DATA UNDER STUDY:
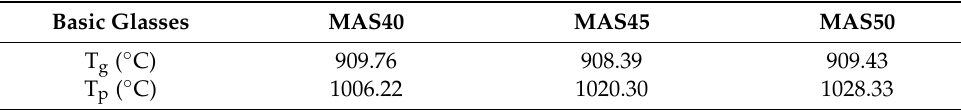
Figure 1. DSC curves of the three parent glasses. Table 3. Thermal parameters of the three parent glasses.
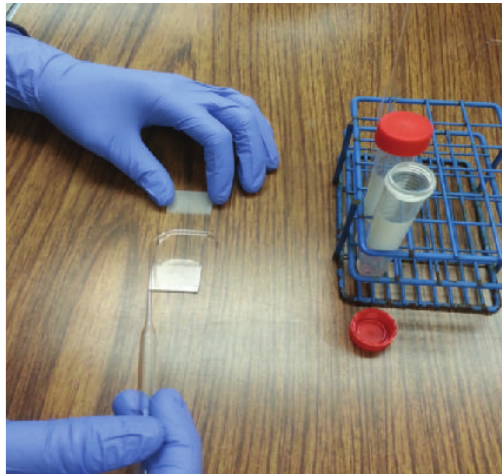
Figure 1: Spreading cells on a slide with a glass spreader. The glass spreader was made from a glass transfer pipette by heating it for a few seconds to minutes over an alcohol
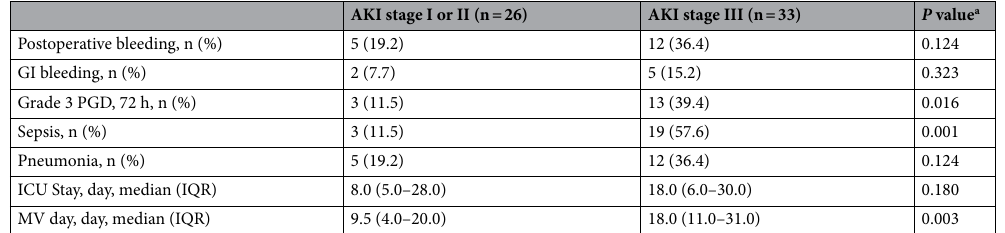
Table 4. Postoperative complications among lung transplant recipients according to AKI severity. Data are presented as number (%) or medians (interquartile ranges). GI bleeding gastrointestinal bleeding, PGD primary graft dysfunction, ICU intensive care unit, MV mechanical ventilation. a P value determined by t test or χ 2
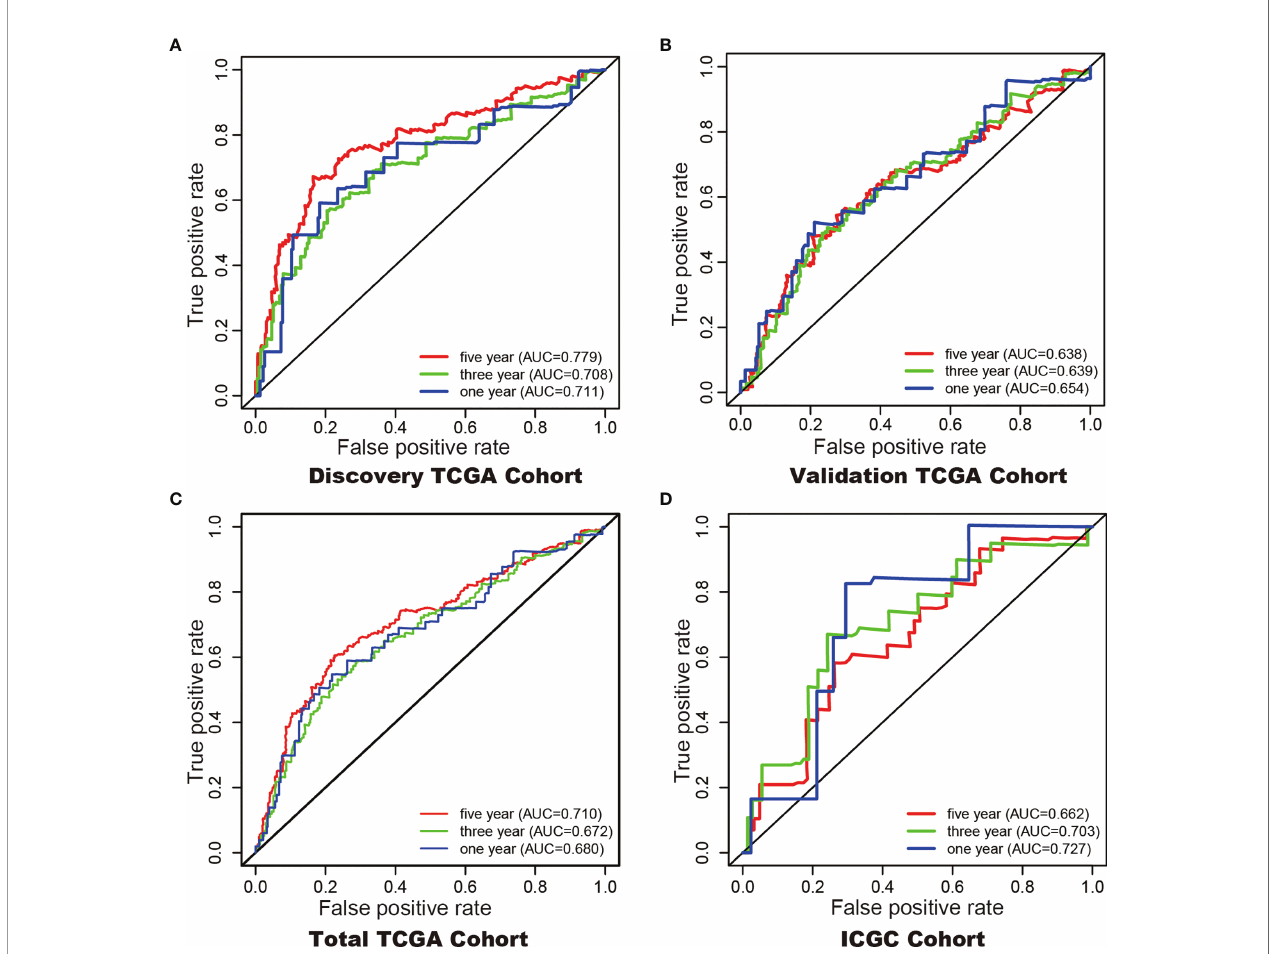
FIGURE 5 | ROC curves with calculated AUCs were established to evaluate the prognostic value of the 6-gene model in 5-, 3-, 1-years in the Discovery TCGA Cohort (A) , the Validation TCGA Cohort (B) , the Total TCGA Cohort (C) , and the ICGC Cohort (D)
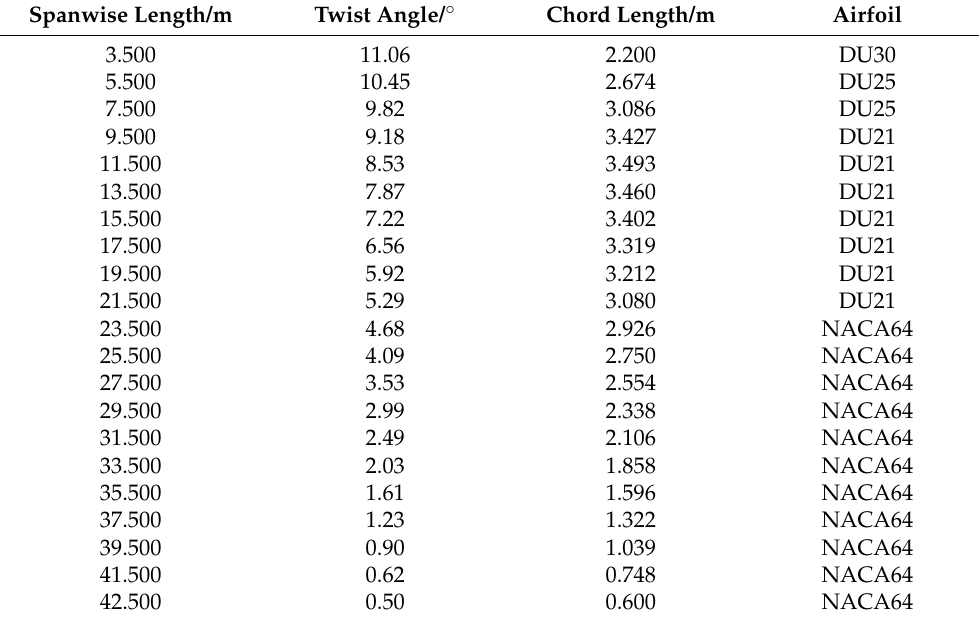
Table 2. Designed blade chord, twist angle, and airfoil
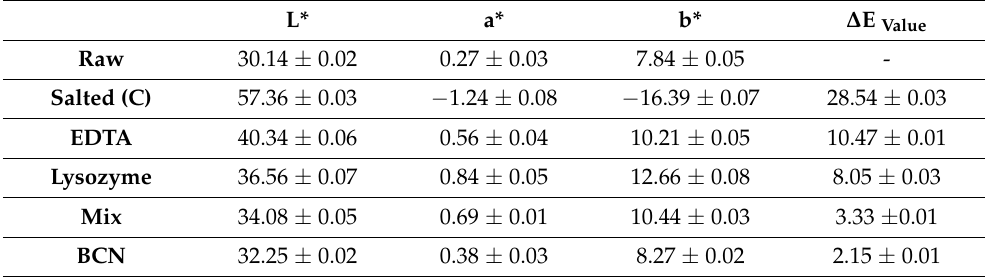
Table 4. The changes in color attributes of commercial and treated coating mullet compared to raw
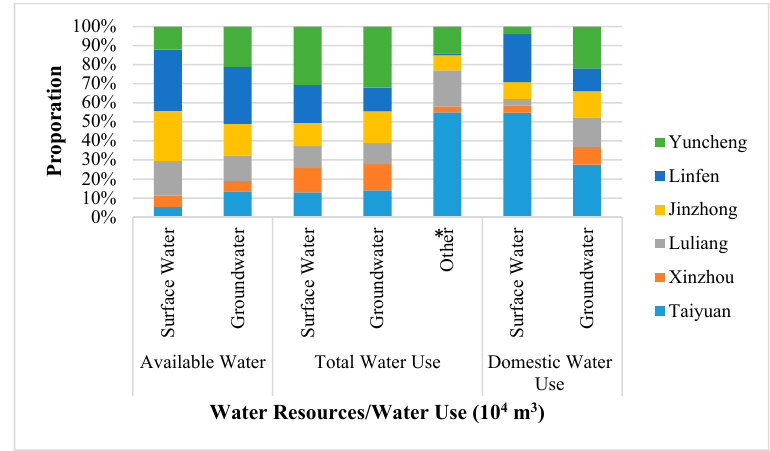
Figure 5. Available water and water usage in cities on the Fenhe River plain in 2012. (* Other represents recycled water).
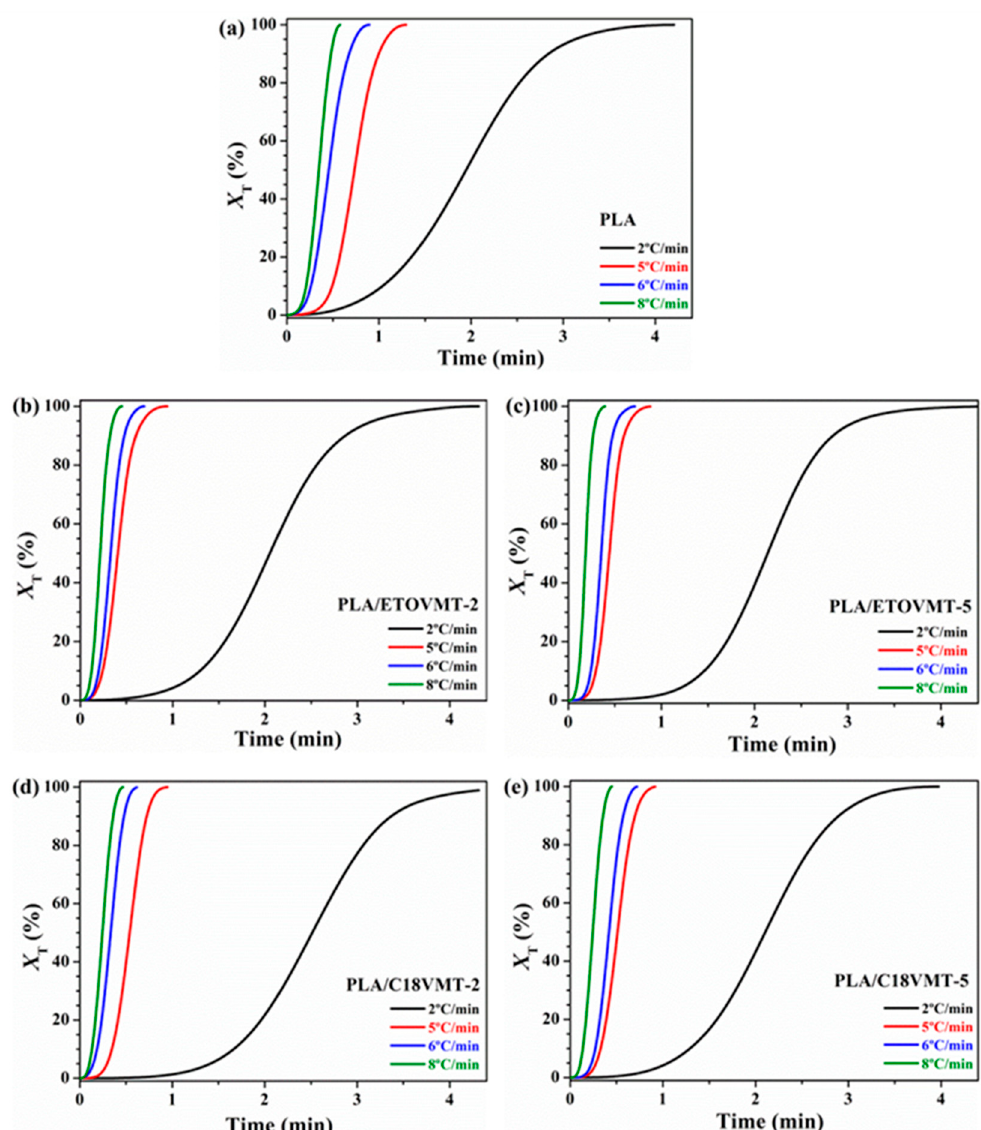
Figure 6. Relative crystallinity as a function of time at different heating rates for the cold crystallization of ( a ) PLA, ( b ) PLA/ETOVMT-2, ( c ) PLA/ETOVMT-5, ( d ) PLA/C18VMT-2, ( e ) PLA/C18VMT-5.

YOUR GOAL: Transcribe exactly, please, the lines between the start of the records above and the line holding "Figure 5. Available", counting both of those lines and omitting pictures.

TASK RESULT:
Figure 1. DSC curves of the three parent glasses. Table 3. Thermal parameters of the three parent glasses.
Figure 1: Spreading cells on a slide with a glass spreader. The glass spreader was made from a glass transfer pipette by heating it for a few seconds to minutes over an alcohol
Table 4. Postoperative complications among lung transplant recipients according to AKI severity. Data are presented as number (%) or medians (interquartile ranges). GI bleeding gastrointestinal bleeding, PGD primary graft dysfunction, ICU intensive care unit, MV mechanical ventilation. a P value determined by t test or χ 2
FIGURE 5 | ROC curves with calculated AUCs were established to evaluate the prognostic value of the 6-gene model in 5-, 3-, 1-years in the Discovery TCGA Cohort (A) , the Validation TCGA Cohort (B) , the Total TCGA Cohort (C) , and the ICGC Cohort (D)
Table 2. Designed blade chord, twist angle, and airfoil
Table 4. The changes in color attributes of commercial and treated coating mullet compared to raw
Figure 5. Available water and water usage in cities on the Fenhe River plain in 2012. (* Other represents recycled water).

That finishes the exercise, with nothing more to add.